I am working on the Bayesian infinitesimal jackknife, a technique for quickly approximating the frequentist covariance of Bayesian posterior expectations (see this blog post and this StanCon presentation). I’m looking for publicly available datasets and Stan models to try it out on, and wondered if the Stan forums have any suggestions for where to look.
The ideal applications are models and datsets with the following properties:
- A lot of exchangeable (conditionally independent) data points (ideally in the thousands of data points);
- A handful number of global parameters whose posterior means you’re interested in;
- A lot of parameters that you need to integrate out with MCMC (i.e., you couldn’t just get a good approximate fit with the Laplace approximation or with lme4);
- Some possibility of model misspecification.
All I need is the data, a model, and a description (in a paper or otherwise) of what the model is useful for. Rstanarm applications with random effects are also welcome.
I have already looked through the relevant datasets in the Stan examples; most are too small for the necessary asymptotics to kick in.
a lot for homework assignments. You can get the dataset from the Supplementary Information section (might require that you login from a MIT IP address).
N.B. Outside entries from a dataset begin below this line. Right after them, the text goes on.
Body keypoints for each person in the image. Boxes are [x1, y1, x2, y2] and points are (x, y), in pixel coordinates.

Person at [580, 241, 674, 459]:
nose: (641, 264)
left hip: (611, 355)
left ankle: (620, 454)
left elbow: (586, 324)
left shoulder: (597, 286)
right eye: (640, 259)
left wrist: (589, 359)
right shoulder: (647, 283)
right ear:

You can simplify things by considering (one of) the “Intent to Treat” models (which estimate the effect of winning the Oregon Medicaid lottery on voting, rather than the effect of subsequently enrolling in / utilizing Medicaid) and you can complicate things but adding predictors.
Thanks! I’m passingly familiar with the dataset for a different project I’m working on. But the published work I know just uses OLS. Which leads me to an honest question: on this dataset, for regressing outcomes on ITT + regressors, does Bayesian MCMC really give a practically different answer than OLS, or than a MAP-based Laplace approximation? (cf my third desideratum)
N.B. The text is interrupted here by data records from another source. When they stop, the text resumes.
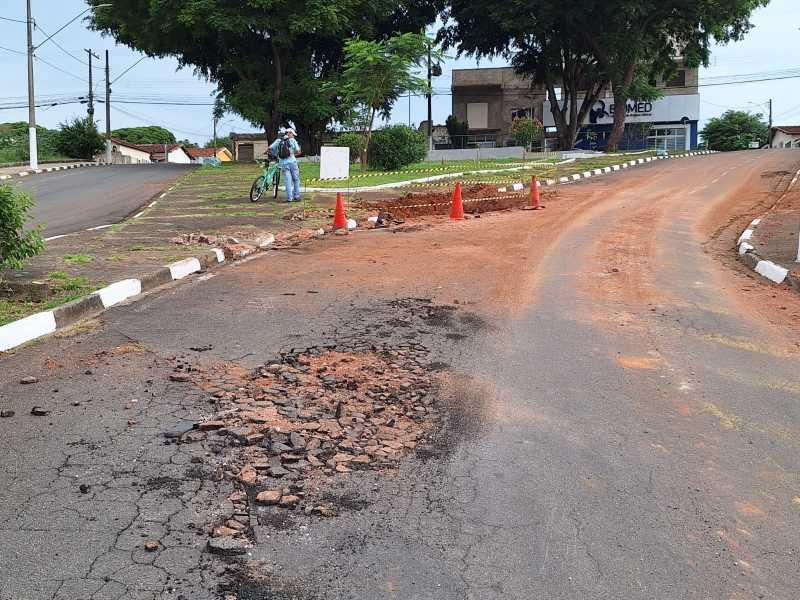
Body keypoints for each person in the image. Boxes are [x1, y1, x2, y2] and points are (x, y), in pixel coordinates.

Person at [269, 127, 302, 202]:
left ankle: (289, 198)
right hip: (292, 162)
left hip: (283, 163)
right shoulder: (292, 140)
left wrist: (274, 154)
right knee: (296, 179)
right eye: (293, 134)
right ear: (289, 133)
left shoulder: (278, 140)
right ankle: (296, 196)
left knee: (287, 181)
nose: (293, 136)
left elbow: (270, 148)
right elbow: (298, 150)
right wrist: (292, 153)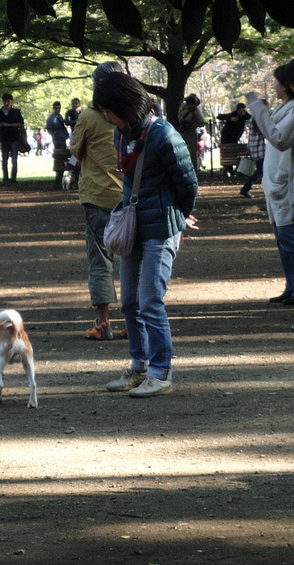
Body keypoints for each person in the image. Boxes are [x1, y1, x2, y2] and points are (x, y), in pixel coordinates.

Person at [94, 72, 198, 398]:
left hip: (161, 229)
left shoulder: (165, 135)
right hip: (134, 228)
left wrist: (179, 217)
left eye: (108, 110)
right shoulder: (121, 133)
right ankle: (138, 366)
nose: (106, 116)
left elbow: (188, 183)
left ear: (124, 105)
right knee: (129, 302)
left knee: (151, 301)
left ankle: (160, 371)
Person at [69, 62, 125, 341]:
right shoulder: (136, 113)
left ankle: (103, 323)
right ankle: (134, 322)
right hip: (130, 196)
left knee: (100, 259)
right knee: (133, 259)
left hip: (98, 196)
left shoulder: (89, 117)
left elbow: (75, 150)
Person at [246, 56, 294, 321]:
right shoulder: (292, 109)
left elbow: (279, 139)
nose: (279, 87)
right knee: (285, 239)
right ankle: (293, 285)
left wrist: (257, 109)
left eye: (281, 82)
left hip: (288, 185)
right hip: (282, 185)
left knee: (290, 239)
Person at [0, 93, 24, 183]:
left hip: (14, 138)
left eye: (8, 101)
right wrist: (1, 125)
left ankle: (13, 178)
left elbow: (21, 124)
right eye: (5, 101)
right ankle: (5, 177)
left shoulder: (16, 112)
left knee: (14, 159)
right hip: (4, 138)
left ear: (11, 101)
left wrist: (10, 125)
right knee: (4, 159)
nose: (7, 103)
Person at [240, 101, 268, 198]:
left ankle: (246, 188)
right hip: (260, 148)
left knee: (261, 170)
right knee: (261, 170)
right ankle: (246, 188)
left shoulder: (254, 118)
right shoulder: (258, 119)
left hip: (256, 148)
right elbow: (262, 132)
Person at [177, 94, 205, 171]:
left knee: (193, 153)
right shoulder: (182, 107)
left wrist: (192, 124)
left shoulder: (196, 111)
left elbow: (202, 122)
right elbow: (179, 116)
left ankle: (194, 170)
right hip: (183, 130)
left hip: (191, 131)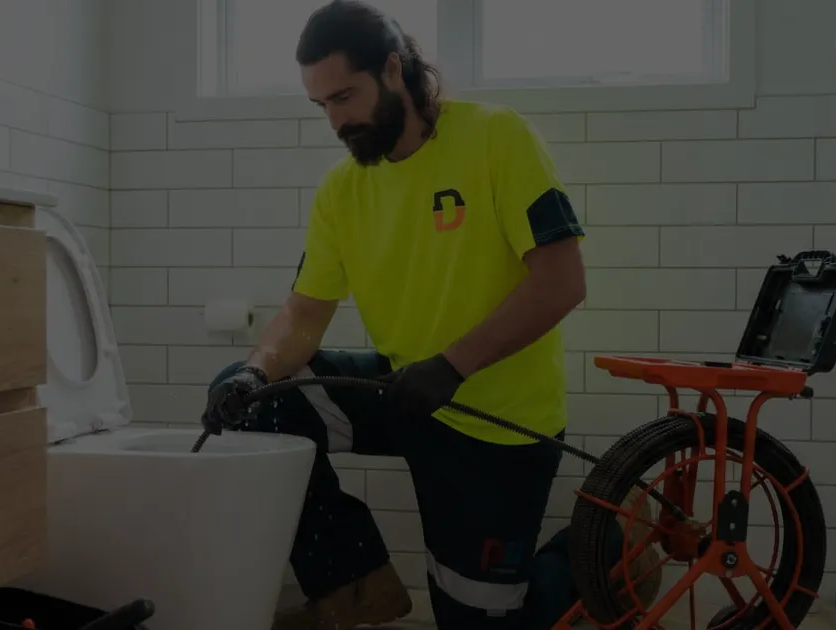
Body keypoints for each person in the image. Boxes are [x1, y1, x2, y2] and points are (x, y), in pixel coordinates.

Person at [201, 1, 595, 628]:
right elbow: (303, 316)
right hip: (408, 393)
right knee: (258, 400)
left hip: (497, 420)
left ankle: (605, 552)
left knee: (484, 621)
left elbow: (561, 282)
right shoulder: (341, 190)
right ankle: (355, 584)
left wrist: (453, 366)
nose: (335, 120)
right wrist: (253, 371)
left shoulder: (497, 137)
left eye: (345, 97)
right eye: (322, 105)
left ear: (393, 70)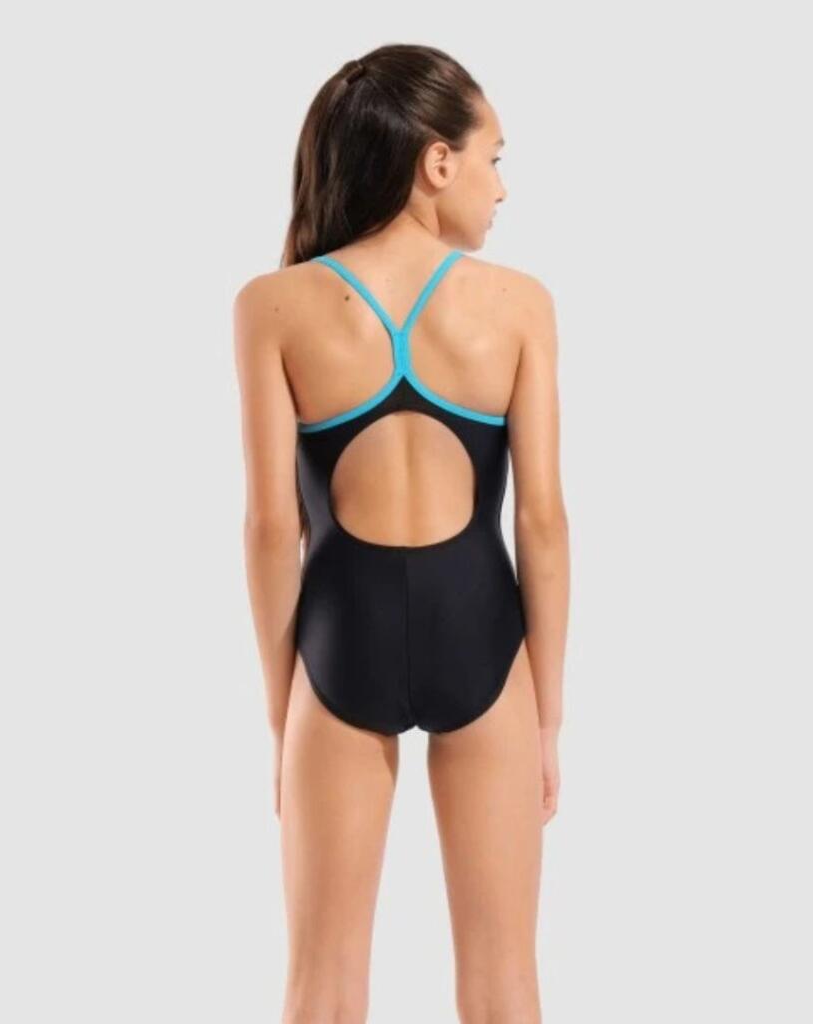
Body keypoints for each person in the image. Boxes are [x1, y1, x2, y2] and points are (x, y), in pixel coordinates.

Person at [234, 43, 570, 1024]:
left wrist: (283, 707)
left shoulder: (272, 306)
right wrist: (546, 716)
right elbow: (542, 523)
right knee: (505, 981)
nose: (500, 187)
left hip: (341, 644)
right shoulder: (518, 305)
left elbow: (271, 528)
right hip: (485, 641)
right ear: (437, 161)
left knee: (321, 985)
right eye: (494, 159)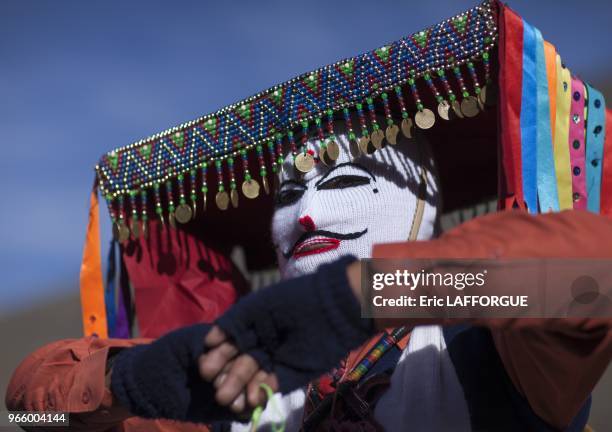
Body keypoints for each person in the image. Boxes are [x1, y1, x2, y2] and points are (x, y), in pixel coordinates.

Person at [5, 0, 612, 430]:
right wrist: (134, 381)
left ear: (421, 210)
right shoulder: (240, 383)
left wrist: (358, 295)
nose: (308, 215)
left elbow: (588, 283)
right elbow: (36, 413)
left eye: (349, 181)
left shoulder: (486, 347)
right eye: (288, 196)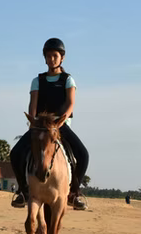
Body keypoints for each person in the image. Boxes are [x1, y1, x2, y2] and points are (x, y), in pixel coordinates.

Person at [10, 37, 89, 210]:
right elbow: (33, 105)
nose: (52, 59)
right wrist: (32, 121)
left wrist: (62, 120)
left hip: (60, 125)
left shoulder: (68, 80)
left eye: (55, 56)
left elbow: (70, 104)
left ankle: (74, 193)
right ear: (45, 58)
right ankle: (23, 191)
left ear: (62, 58)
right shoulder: (37, 81)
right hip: (39, 126)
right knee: (15, 153)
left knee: (83, 154)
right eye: (49, 56)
I would say that most of the estimation techniques tend to be not very precise but favoring slightly positive effects for some outcome variables. Whether an estimate is or is not significant by conventional standards tends to depend on the details of the model.
There is a movement among experimentalists to use OLS or 2SLS because the estimated coefficient on the causal variable is unbiased across datasets for a given vector of treatment assignments (which, to me, seems like an absurd hypothetical in this and most other cases) . And they don’t want to use logit / probit / selection models even when everything is binary because the inverse link function might be wrong. It would be nice if your method could be used to show when the inverse link function was wrong.
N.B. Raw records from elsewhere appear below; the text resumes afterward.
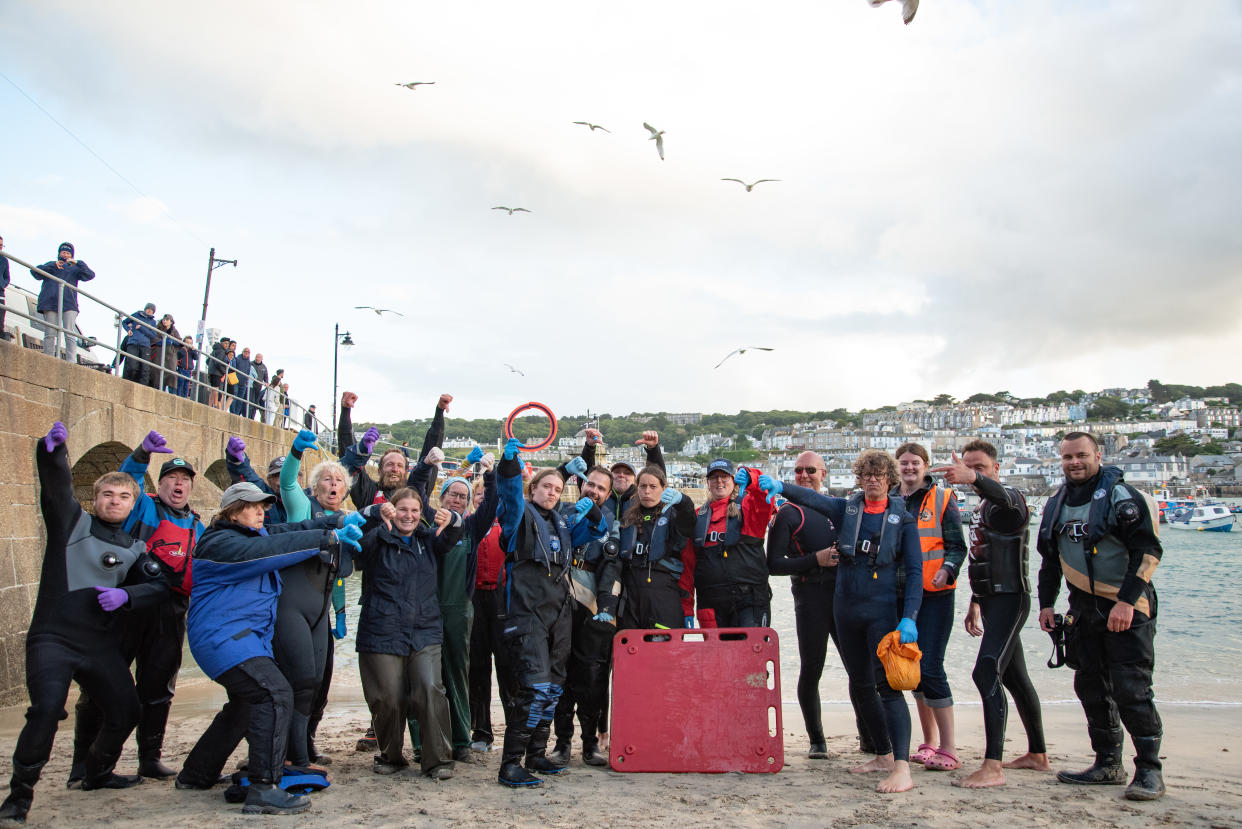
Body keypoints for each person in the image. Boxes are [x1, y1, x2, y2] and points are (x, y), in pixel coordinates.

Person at [0, 423, 168, 824]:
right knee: (45, 710)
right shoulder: (71, 524)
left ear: (134, 503)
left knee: (127, 710)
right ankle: (19, 797)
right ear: (94, 499)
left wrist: (128, 595)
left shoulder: (135, 547)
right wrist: (52, 452)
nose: (115, 501)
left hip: (97, 646)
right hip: (53, 639)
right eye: (107, 494)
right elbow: (55, 490)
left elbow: (161, 586)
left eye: (124, 496)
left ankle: (96, 772)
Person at [174, 482, 363, 815]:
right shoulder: (220, 543)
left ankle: (197, 773)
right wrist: (326, 540)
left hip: (244, 640)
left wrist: (336, 522)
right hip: (224, 639)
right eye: (253, 506)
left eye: (264, 506)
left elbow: (294, 528)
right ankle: (264, 787)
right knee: (275, 694)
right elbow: (276, 548)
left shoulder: (255, 535)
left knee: (246, 705)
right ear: (232, 511)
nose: (261, 512)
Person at [758, 449, 922, 794]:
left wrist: (909, 618)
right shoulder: (846, 509)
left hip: (881, 612)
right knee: (860, 683)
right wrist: (780, 485)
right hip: (845, 610)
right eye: (866, 475)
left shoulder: (903, 518)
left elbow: (916, 572)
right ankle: (882, 753)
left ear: (890, 480)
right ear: (858, 479)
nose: (873, 480)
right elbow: (810, 497)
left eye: (879, 475)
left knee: (888, 688)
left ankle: (901, 767)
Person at [69, 431, 204, 785]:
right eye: (172, 478)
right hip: (126, 604)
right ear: (159, 485)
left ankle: (150, 758)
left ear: (191, 488)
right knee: (101, 686)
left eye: (185, 480)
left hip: (171, 608)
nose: (179, 484)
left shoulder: (198, 525)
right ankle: (82, 764)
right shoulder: (143, 506)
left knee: (158, 686)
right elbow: (126, 479)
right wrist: (143, 452)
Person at [1037, 431, 1165, 801]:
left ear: (1098, 455)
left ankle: (1150, 771)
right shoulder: (1056, 502)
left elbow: (1148, 551)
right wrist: (1048, 604)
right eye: (1067, 457)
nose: (1074, 462)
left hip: (1127, 605)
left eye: (1081, 455)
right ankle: (1108, 762)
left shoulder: (1123, 497)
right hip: (1083, 607)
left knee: (1132, 689)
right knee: (1090, 685)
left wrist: (1126, 602)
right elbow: (1050, 560)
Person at [931, 442, 1049, 789]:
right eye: (968, 468)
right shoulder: (983, 505)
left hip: (1012, 600)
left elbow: (1008, 499)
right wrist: (976, 601)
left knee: (985, 673)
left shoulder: (1010, 501)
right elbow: (984, 556)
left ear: (996, 468)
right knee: (1014, 678)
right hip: (992, 600)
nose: (973, 474)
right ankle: (1038, 755)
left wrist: (974, 479)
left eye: (980, 468)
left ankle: (993, 766)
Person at [494, 438, 607, 787]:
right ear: (534, 488)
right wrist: (509, 463)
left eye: (558, 489)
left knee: (555, 687)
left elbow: (598, 530)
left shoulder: (561, 522)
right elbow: (509, 493)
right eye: (547, 486)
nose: (553, 492)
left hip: (559, 615)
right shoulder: (518, 516)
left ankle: (537, 754)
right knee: (535, 688)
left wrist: (592, 507)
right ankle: (511, 763)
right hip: (527, 615)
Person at [355, 488, 464, 778]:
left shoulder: (427, 541)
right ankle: (390, 756)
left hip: (424, 629)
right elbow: (357, 554)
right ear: (391, 510)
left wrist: (452, 517)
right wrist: (375, 520)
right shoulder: (378, 539)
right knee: (387, 697)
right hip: (381, 629)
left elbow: (452, 535)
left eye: (415, 511)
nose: (409, 516)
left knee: (430, 689)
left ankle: (438, 760)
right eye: (403, 510)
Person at [766, 451, 858, 759]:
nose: (804, 475)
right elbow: (774, 564)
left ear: (824, 473)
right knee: (812, 669)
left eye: (810, 470)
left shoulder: (841, 509)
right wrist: (814, 560)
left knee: (857, 668)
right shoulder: (789, 514)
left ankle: (869, 736)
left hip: (844, 596)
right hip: (810, 598)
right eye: (798, 471)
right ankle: (817, 740)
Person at [409, 452, 498, 765]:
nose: (458, 500)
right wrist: (426, 465)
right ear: (442, 497)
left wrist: (490, 472)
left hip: (460, 610)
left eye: (463, 496)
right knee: (423, 678)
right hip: (424, 611)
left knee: (457, 676)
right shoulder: (427, 519)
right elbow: (414, 491)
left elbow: (492, 504)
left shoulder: (472, 528)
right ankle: (421, 743)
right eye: (453, 494)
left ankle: (461, 741)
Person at [276, 430, 353, 768]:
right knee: (300, 680)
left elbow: (338, 574)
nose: (333, 484)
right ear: (315, 486)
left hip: (320, 611)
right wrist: (294, 452)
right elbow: (287, 483)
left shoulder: (349, 520)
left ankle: (305, 743)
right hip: (290, 605)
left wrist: (342, 614)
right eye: (326, 479)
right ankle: (290, 751)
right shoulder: (301, 507)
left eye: (338, 480)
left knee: (318, 684)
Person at [894, 442, 966, 772]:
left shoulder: (943, 499)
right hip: (899, 595)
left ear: (925, 466)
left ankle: (949, 747)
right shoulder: (890, 499)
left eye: (915, 463)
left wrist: (947, 569)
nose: (909, 468)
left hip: (934, 595)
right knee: (913, 671)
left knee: (933, 666)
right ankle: (928, 741)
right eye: (904, 463)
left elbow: (957, 547)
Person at [548, 461, 624, 768]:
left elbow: (613, 566)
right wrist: (564, 468)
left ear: (608, 494)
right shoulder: (561, 512)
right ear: (581, 484)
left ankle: (591, 743)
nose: (593, 490)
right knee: (560, 673)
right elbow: (545, 486)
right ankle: (562, 742)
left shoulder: (612, 523)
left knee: (592, 677)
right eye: (590, 484)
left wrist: (607, 607)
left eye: (601, 488)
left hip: (592, 603)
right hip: (560, 601)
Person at [469, 465, 531, 754]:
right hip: (474, 601)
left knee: (508, 671)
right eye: (478, 495)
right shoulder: (467, 524)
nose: (482, 499)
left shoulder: (509, 525)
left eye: (486, 495)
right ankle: (481, 731)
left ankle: (515, 729)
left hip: (502, 601)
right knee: (478, 670)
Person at [685, 459, 774, 627]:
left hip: (749, 602)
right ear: (708, 483)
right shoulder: (697, 517)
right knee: (716, 654)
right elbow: (687, 567)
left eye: (724, 477)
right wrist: (686, 607)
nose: (719, 481)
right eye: (714, 477)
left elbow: (765, 496)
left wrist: (751, 477)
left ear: (733, 480)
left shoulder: (748, 509)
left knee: (751, 652)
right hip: (711, 605)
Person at [30, 242, 94, 363]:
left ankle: (71, 361)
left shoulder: (75, 269)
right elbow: (35, 272)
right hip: (50, 303)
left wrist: (78, 262)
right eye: (63, 252)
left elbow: (90, 275)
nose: (65, 255)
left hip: (69, 304)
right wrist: (53, 266)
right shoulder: (51, 265)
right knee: (50, 332)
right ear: (59, 253)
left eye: (68, 253)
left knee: (69, 333)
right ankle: (48, 358)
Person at [225, 437, 289, 525]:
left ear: (299, 478)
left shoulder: (307, 500)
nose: (283, 480)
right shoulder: (262, 494)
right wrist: (236, 459)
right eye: (277, 476)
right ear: (269, 480)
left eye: (289, 475)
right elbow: (247, 476)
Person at [121, 303, 159, 386]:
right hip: (133, 342)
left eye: (151, 310)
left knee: (144, 368)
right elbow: (124, 322)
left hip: (145, 346)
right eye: (148, 308)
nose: (149, 310)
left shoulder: (153, 322)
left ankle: (143, 386)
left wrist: (141, 328)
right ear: (145, 309)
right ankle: (128, 383)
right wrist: (128, 330)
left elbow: (152, 335)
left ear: (153, 312)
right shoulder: (137, 315)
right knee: (132, 365)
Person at [154, 314, 182, 393]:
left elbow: (179, 342)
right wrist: (163, 342)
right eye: (164, 319)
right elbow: (154, 339)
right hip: (160, 353)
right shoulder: (158, 329)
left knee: (171, 374)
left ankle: (172, 393)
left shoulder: (174, 331)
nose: (164, 321)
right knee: (159, 373)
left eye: (167, 320)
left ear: (171, 322)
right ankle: (160, 390)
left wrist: (172, 341)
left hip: (170, 354)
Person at [207, 337, 231, 409]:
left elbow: (207, 361)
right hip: (217, 373)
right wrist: (224, 371)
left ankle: (210, 405)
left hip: (211, 372)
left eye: (228, 344)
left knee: (213, 389)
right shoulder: (222, 351)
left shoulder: (214, 350)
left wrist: (211, 368)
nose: (227, 345)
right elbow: (218, 363)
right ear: (221, 343)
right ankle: (214, 404)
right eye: (225, 343)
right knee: (216, 390)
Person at [229, 347, 252, 416]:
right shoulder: (237, 358)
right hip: (236, 381)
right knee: (234, 397)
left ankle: (236, 414)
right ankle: (232, 412)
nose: (246, 353)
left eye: (248, 352)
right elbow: (234, 368)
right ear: (243, 351)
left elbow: (248, 372)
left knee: (240, 400)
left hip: (243, 383)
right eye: (245, 351)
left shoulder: (249, 362)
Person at [249, 353, 269, 421]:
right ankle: (248, 416)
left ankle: (252, 417)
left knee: (255, 403)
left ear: (261, 359)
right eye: (256, 357)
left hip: (258, 386)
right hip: (251, 385)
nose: (257, 358)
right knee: (250, 401)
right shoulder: (251, 363)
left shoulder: (264, 367)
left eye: (259, 357)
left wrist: (266, 383)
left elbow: (266, 376)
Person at [0, 235, 12, 341]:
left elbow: (7, 278)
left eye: (1, 245)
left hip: (0, 293)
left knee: (0, 319)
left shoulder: (4, 260)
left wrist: (1, 284)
Also, the authors would insist that it is “wrong” to ignore household size because the lottery was such that if anyone in a household was selected by the lottery then everyone in the household became eligible for Medicaid. Thus, larger households have better chances. However, in practice household size is not associated very strongly with voting, which raises the question of whether the results ignoring household size, in practice, are wrong?
It would be nice if your method could be used to show when the inverse link function was wrong.
Thanks for the careful responses!
That’s an interesting idea. But you would not need to run MCMC to simple detect misspecification in this way — in frequentist models, too, the asymptotic variances under correct specification and misspecification differ. You would just run logistic regression in lme4, and compare the sandwich covariance with the inverse Hessian.
I think the best motiviation would be cases where you believe your Bayesian model in Stan is misspecified, but you still want to use it, because it’s less misspecified in some practical sense than what you’d need to do in the corresponding optimization-based procedure. If I understood you right, it sounds like you might suggesting that probit / logit regression on this dataset could be one such a case?